Exercise prompt -
Should the word "allocation" occur in a line of the records, copy that line.
┌─ Data for the task
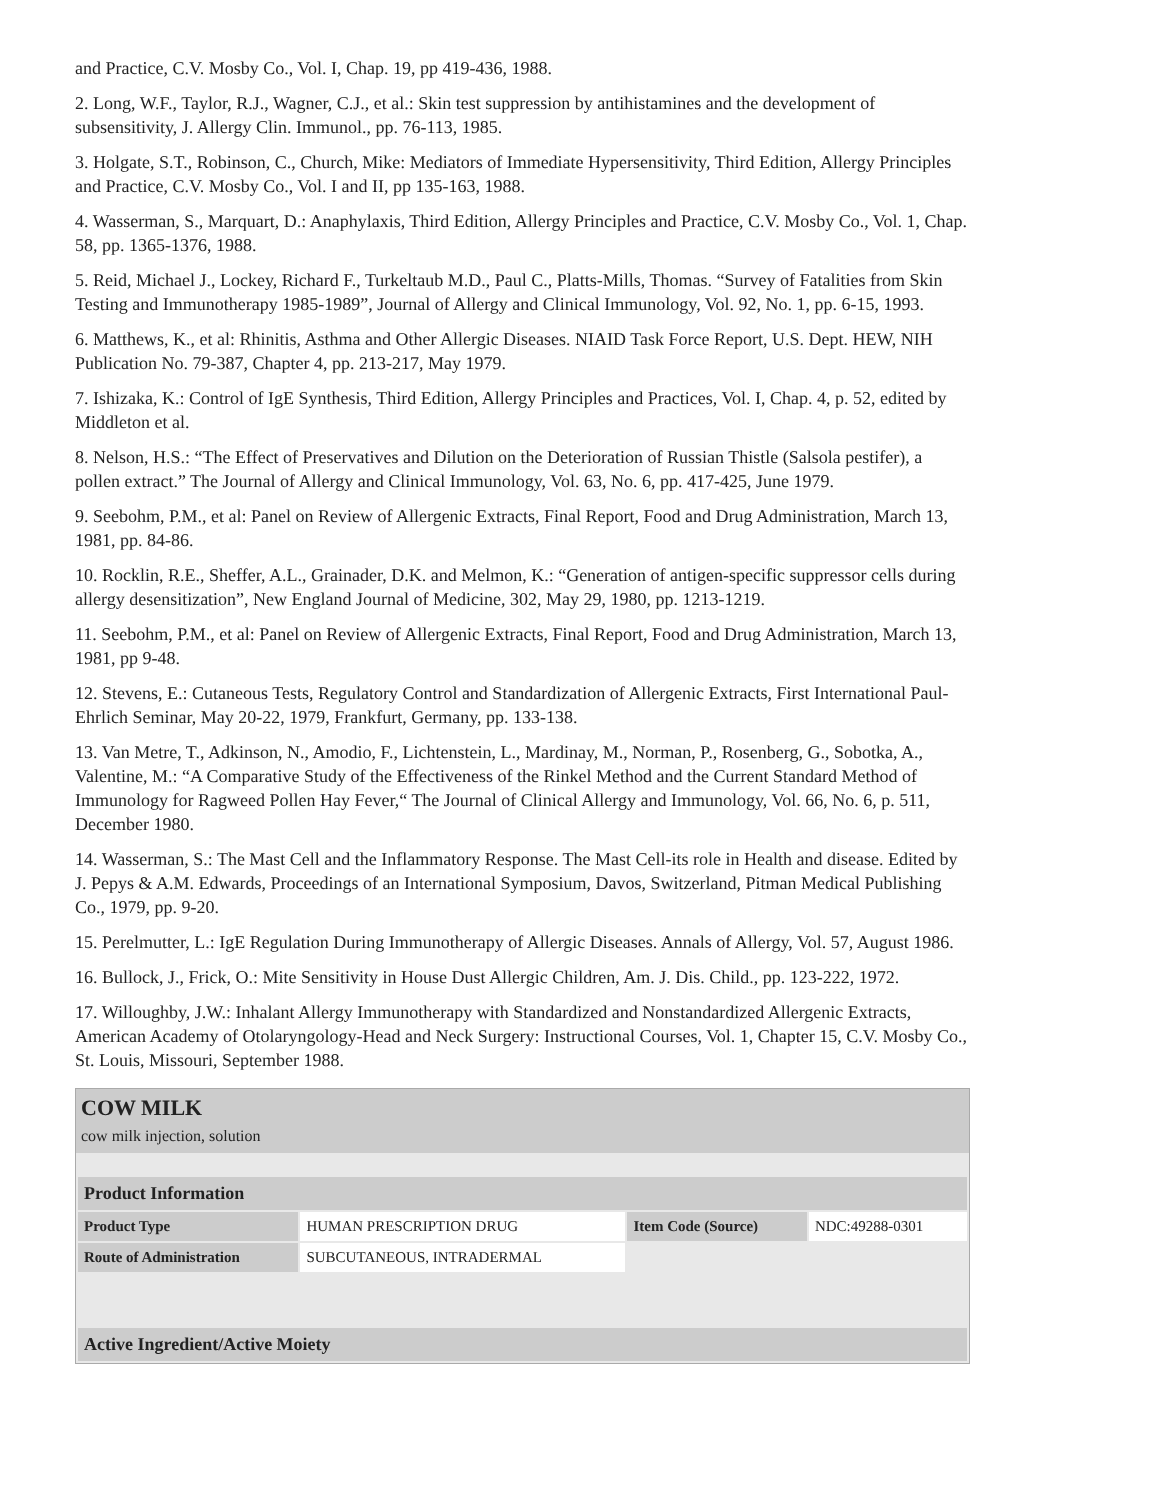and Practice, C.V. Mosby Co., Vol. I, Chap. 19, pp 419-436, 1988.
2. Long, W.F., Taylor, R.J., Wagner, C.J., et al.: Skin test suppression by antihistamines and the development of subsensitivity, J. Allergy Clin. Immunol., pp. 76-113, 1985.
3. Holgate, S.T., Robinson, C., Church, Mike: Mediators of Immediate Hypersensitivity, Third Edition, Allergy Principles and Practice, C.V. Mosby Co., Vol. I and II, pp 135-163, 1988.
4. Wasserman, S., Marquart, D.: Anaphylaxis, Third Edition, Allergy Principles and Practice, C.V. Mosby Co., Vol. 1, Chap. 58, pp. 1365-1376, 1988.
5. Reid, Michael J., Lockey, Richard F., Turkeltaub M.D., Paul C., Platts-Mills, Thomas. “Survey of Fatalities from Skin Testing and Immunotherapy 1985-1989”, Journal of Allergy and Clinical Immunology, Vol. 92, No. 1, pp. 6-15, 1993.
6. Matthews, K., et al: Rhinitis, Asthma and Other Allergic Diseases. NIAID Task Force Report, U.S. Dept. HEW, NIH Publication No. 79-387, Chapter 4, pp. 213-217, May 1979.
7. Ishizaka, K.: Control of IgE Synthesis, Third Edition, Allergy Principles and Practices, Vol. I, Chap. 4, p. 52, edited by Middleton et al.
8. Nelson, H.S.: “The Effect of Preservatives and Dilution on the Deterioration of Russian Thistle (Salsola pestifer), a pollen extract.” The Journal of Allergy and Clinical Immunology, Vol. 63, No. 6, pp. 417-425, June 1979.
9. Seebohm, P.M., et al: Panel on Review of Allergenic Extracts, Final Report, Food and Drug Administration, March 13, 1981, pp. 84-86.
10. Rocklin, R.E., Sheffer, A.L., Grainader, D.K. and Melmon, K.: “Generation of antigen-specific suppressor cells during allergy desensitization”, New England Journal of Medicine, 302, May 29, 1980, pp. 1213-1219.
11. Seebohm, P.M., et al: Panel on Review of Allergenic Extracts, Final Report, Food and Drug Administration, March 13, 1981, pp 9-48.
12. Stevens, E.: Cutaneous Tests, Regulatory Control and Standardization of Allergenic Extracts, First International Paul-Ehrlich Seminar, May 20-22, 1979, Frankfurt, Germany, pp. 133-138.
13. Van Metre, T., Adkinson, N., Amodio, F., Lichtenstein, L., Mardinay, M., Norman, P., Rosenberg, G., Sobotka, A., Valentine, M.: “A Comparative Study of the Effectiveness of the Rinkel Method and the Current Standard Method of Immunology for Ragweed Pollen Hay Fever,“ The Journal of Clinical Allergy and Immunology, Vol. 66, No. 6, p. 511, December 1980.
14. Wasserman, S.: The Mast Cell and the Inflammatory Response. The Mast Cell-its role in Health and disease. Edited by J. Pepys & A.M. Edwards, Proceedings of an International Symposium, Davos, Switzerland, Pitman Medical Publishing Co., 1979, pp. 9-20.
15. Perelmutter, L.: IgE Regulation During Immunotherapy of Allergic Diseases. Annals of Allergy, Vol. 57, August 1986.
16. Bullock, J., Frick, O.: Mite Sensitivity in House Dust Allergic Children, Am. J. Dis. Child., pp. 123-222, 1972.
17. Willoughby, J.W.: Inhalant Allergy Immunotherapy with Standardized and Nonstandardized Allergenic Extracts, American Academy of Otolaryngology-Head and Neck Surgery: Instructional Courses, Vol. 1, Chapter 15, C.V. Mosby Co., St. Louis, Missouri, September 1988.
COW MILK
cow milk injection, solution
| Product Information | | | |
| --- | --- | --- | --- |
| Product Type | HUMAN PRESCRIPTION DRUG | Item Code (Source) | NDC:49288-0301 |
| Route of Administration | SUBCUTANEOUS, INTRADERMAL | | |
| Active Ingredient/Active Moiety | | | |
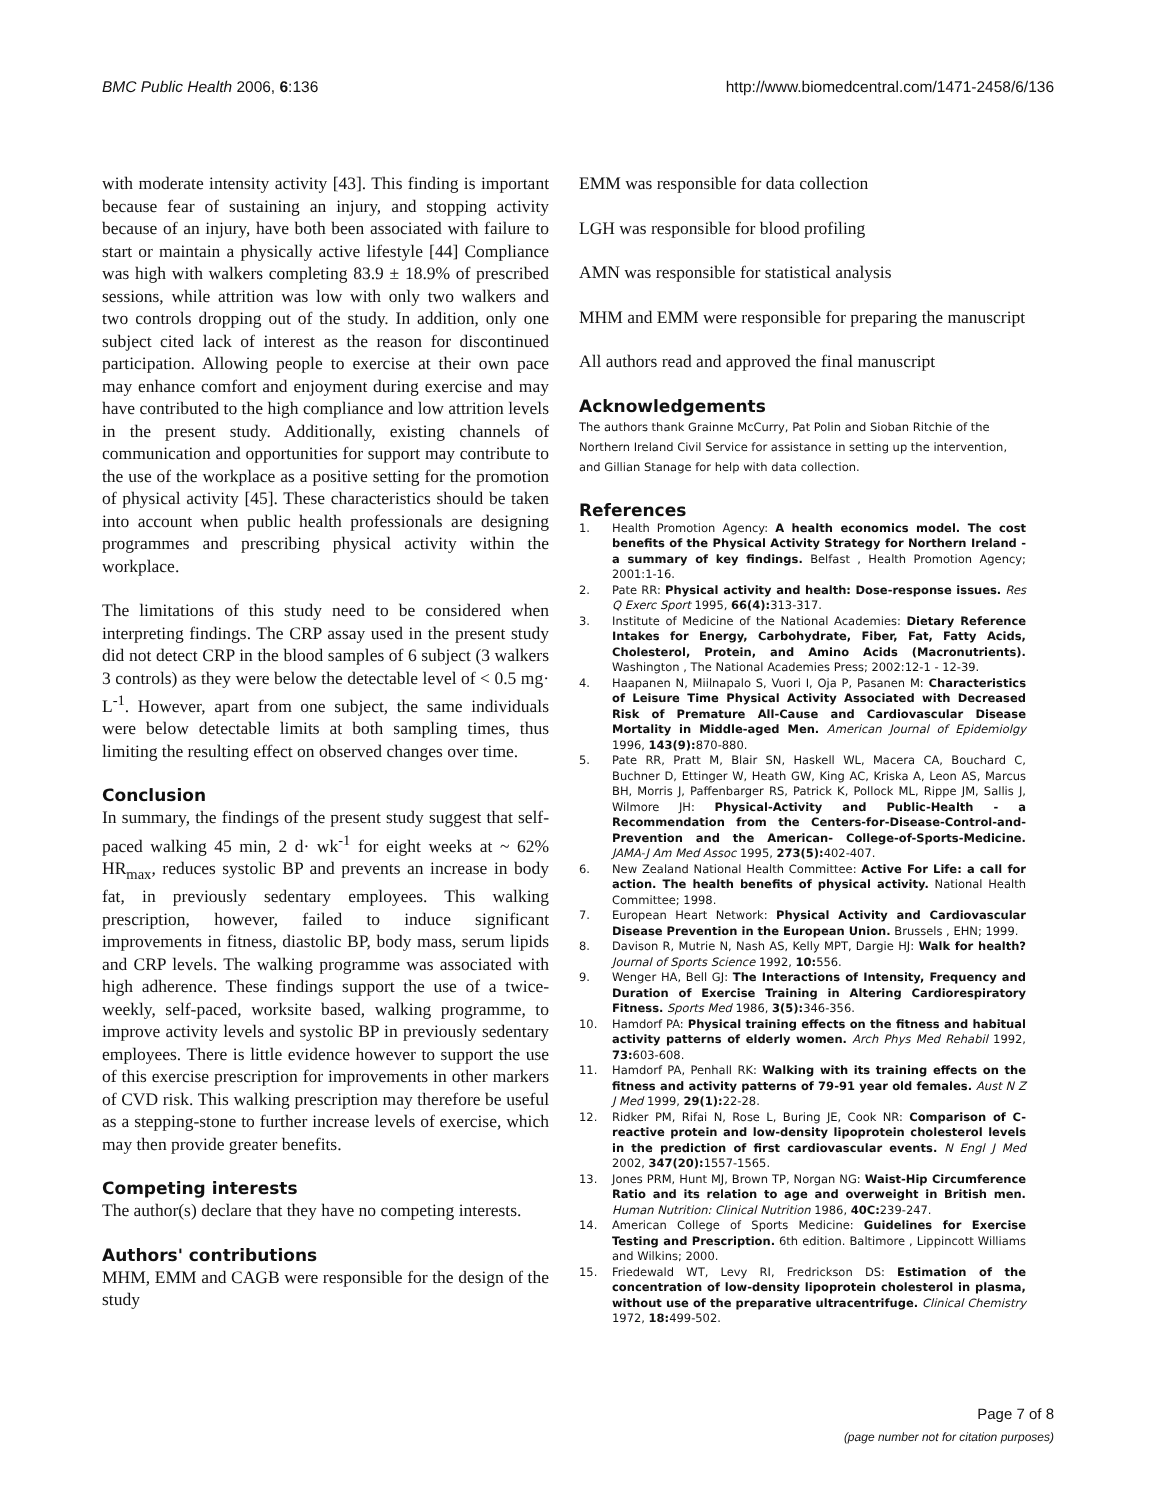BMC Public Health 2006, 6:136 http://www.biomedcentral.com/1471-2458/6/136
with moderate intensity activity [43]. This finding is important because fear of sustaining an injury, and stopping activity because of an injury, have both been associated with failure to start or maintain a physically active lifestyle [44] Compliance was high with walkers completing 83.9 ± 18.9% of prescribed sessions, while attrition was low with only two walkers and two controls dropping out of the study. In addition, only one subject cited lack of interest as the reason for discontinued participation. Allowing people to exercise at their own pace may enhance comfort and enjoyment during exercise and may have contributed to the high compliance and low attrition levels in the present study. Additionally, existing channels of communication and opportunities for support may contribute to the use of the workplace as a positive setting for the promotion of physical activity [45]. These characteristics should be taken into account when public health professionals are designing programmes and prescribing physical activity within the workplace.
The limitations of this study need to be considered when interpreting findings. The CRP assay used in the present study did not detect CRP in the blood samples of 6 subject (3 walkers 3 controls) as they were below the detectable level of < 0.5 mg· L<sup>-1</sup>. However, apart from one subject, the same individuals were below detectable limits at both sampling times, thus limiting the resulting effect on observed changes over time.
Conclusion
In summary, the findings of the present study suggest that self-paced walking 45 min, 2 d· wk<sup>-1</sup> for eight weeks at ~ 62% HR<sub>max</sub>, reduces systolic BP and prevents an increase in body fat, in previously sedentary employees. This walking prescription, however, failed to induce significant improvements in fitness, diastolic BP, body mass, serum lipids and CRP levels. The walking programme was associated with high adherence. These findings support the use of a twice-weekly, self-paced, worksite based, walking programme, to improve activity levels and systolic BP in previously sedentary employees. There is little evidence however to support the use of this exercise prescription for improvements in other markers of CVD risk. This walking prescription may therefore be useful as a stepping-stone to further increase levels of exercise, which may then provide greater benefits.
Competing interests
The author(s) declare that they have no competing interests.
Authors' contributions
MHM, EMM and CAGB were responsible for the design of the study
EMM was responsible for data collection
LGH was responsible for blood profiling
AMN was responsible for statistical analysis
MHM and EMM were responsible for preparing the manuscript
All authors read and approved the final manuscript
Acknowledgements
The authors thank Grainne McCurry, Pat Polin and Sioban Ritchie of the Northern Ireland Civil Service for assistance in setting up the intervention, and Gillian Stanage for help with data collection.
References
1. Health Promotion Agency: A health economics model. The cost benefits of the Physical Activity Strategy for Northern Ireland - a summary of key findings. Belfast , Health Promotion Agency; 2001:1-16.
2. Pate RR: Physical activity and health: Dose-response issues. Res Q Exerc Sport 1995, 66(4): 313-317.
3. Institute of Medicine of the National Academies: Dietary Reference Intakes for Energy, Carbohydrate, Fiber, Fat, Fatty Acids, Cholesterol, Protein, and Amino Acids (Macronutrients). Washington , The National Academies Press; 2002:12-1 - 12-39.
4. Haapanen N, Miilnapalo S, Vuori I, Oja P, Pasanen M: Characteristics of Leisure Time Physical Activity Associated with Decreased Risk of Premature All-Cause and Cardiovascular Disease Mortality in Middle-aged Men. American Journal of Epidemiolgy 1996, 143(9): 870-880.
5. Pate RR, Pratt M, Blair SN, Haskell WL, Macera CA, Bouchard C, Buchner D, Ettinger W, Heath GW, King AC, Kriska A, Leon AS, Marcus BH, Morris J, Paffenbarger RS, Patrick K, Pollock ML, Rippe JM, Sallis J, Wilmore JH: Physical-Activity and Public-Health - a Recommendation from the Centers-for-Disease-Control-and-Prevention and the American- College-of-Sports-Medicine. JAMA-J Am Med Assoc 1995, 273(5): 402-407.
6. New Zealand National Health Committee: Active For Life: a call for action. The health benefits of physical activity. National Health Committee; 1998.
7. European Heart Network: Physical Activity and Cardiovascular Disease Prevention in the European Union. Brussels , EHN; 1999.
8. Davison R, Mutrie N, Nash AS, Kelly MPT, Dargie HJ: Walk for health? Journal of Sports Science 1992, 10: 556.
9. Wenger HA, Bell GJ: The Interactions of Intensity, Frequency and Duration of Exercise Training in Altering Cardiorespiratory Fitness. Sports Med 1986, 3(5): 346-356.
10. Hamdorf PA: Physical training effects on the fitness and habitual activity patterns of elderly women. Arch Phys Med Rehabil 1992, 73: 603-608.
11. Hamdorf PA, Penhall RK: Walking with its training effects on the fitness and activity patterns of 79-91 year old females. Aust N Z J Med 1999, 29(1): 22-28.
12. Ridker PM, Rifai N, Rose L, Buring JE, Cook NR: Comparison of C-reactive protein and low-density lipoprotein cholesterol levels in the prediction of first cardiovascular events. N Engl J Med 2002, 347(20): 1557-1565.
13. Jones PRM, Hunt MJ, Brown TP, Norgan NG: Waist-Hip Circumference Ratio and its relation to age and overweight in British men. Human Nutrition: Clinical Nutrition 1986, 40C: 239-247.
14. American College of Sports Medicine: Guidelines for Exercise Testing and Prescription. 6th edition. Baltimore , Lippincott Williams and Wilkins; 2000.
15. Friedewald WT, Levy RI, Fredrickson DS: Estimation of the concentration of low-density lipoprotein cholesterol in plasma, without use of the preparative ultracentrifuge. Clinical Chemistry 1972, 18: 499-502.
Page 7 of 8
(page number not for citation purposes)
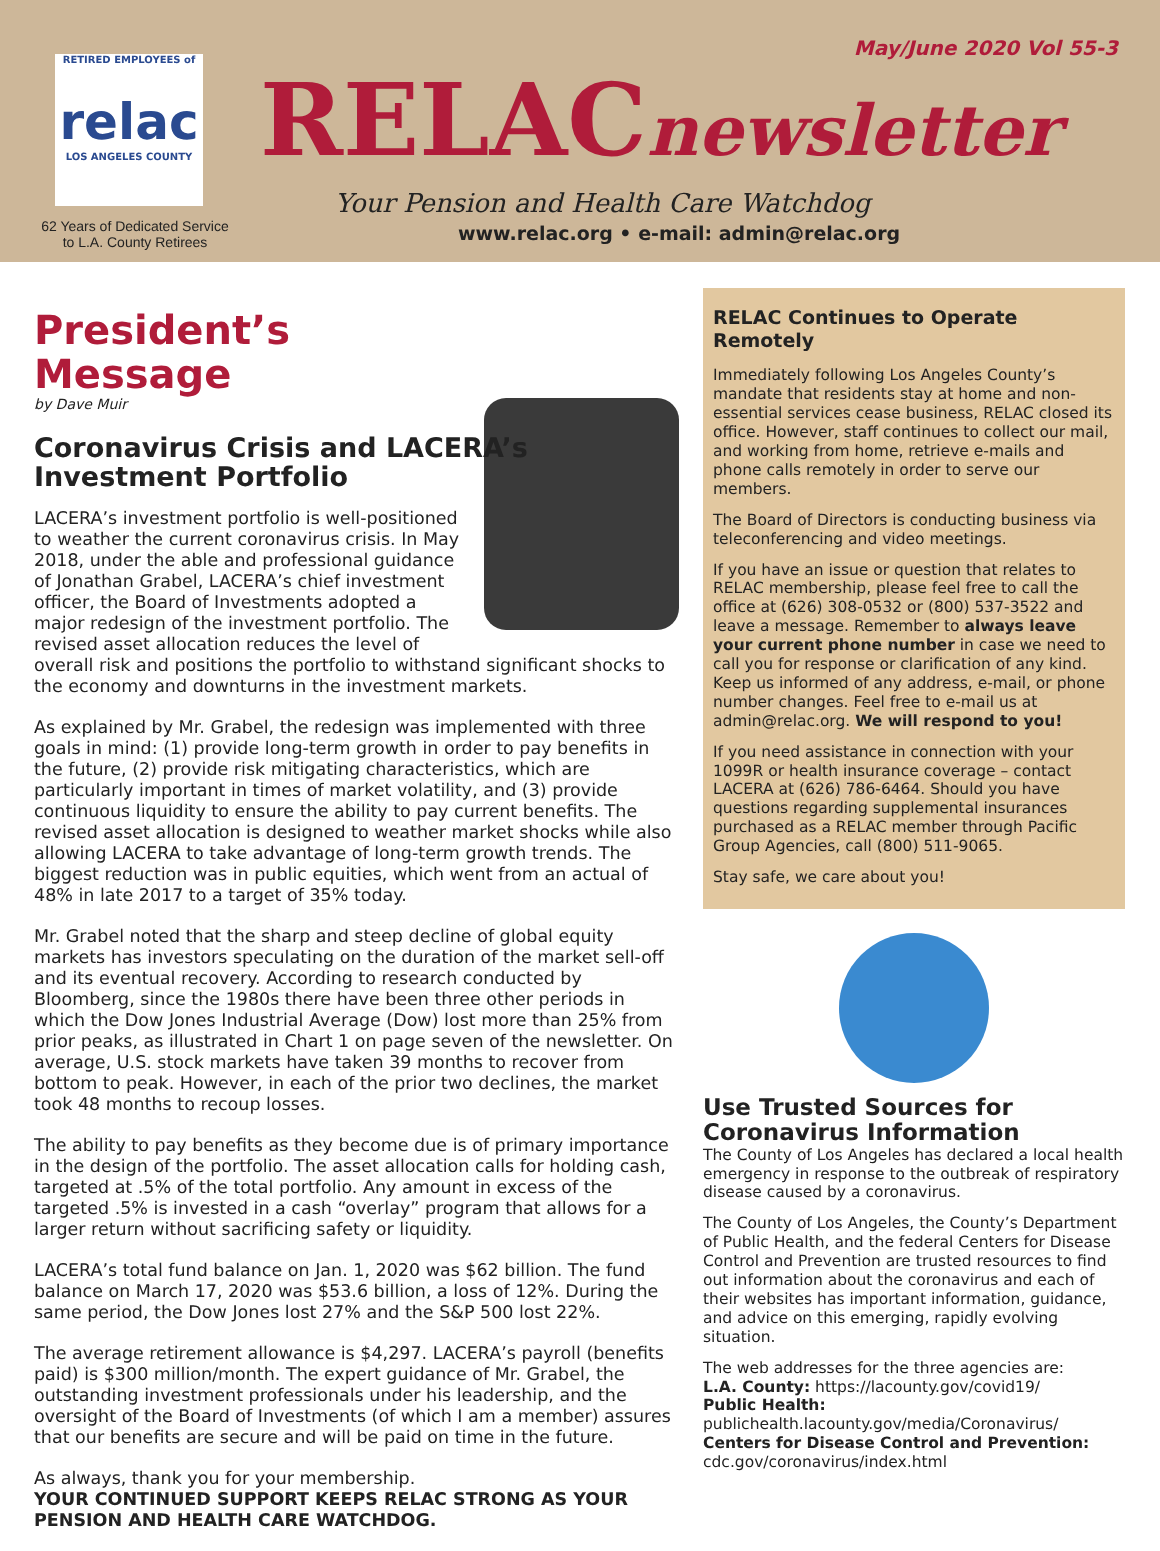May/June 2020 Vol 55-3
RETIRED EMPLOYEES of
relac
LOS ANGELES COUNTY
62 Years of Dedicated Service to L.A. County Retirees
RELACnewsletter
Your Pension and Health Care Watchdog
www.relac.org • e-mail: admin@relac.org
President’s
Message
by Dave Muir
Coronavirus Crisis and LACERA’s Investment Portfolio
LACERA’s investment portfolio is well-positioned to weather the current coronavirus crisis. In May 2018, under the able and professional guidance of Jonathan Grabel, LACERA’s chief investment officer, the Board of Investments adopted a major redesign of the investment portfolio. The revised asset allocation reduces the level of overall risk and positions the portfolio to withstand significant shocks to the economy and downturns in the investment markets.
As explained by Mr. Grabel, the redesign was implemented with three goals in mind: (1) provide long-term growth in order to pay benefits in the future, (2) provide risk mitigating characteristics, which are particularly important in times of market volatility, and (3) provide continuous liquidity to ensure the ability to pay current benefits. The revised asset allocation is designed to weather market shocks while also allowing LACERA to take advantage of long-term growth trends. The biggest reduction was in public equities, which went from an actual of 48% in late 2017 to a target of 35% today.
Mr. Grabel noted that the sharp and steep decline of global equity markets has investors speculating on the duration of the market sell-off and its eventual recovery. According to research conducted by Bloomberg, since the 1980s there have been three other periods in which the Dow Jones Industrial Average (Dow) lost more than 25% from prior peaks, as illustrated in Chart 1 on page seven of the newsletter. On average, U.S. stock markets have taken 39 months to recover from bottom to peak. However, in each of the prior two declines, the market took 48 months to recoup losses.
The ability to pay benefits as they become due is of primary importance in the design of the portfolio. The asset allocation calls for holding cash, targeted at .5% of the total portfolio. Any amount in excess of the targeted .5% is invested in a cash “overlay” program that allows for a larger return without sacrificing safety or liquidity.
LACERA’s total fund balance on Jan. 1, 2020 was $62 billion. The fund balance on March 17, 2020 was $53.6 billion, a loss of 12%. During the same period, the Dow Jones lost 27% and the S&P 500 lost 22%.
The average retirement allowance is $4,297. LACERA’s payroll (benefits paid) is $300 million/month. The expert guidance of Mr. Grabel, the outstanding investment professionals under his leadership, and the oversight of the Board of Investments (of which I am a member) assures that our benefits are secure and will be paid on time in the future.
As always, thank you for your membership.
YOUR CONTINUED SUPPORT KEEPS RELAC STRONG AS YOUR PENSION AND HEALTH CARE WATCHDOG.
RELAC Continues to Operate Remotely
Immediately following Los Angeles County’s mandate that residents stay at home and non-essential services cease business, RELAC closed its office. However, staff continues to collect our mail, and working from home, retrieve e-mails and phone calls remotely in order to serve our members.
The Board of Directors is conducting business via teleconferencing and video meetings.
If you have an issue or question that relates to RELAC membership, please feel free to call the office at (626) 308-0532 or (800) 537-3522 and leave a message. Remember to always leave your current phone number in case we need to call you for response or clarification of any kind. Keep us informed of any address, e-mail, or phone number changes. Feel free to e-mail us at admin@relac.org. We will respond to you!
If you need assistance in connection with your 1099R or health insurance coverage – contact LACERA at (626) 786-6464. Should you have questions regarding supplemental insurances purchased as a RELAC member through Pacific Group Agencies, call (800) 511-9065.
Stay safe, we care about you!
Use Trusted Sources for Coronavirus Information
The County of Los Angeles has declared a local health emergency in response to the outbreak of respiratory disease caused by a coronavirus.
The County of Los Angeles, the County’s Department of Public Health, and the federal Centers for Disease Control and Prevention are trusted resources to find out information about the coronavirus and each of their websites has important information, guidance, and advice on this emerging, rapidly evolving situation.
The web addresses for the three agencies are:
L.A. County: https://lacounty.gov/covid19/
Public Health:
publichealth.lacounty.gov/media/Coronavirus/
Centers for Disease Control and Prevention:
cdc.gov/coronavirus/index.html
└─
Answer to this problem -
LACERA’s investment portfolio is well-positioned to weather the current coronavirus crisis. In May 2018, under the able and professional guidance of Jonathan Grabel, LACERA’s chief investment officer, the Board of Investments adopted a major redesign of the investment portfolio. The revised asset allocation reduces the level of overall risk and positions the portfolio to withstand significant shocks to the economy and downturns in the investment markets.
As explained by Mr. Grabel, the redesign was implemented with three goals in mind: (1) provide long-term growth in order to pay benefits in the future, (2) provide risk mitigating characteristics, which are particularly important in times of market volatility, and (3) provide continuous liquidity to ensure the ability to pay current benefits. The revised asset allocation is designed to weather market shocks while also allowing LACERA to take advantage of long-term growth trends. The biggest reduction was in public equities, which went from an actual of 48% in late 2017 to a target of 35% today.
The ability to pay benefits as they become due is of primary importance in the design of the portfolio. The asset allocation calls for holding cash, targeted at .5% of the total portfolio. Any amount in excess of the targeted .5% is invested in a cash “overlay” program that allows for a larger return without sacrificing safety or liquidity.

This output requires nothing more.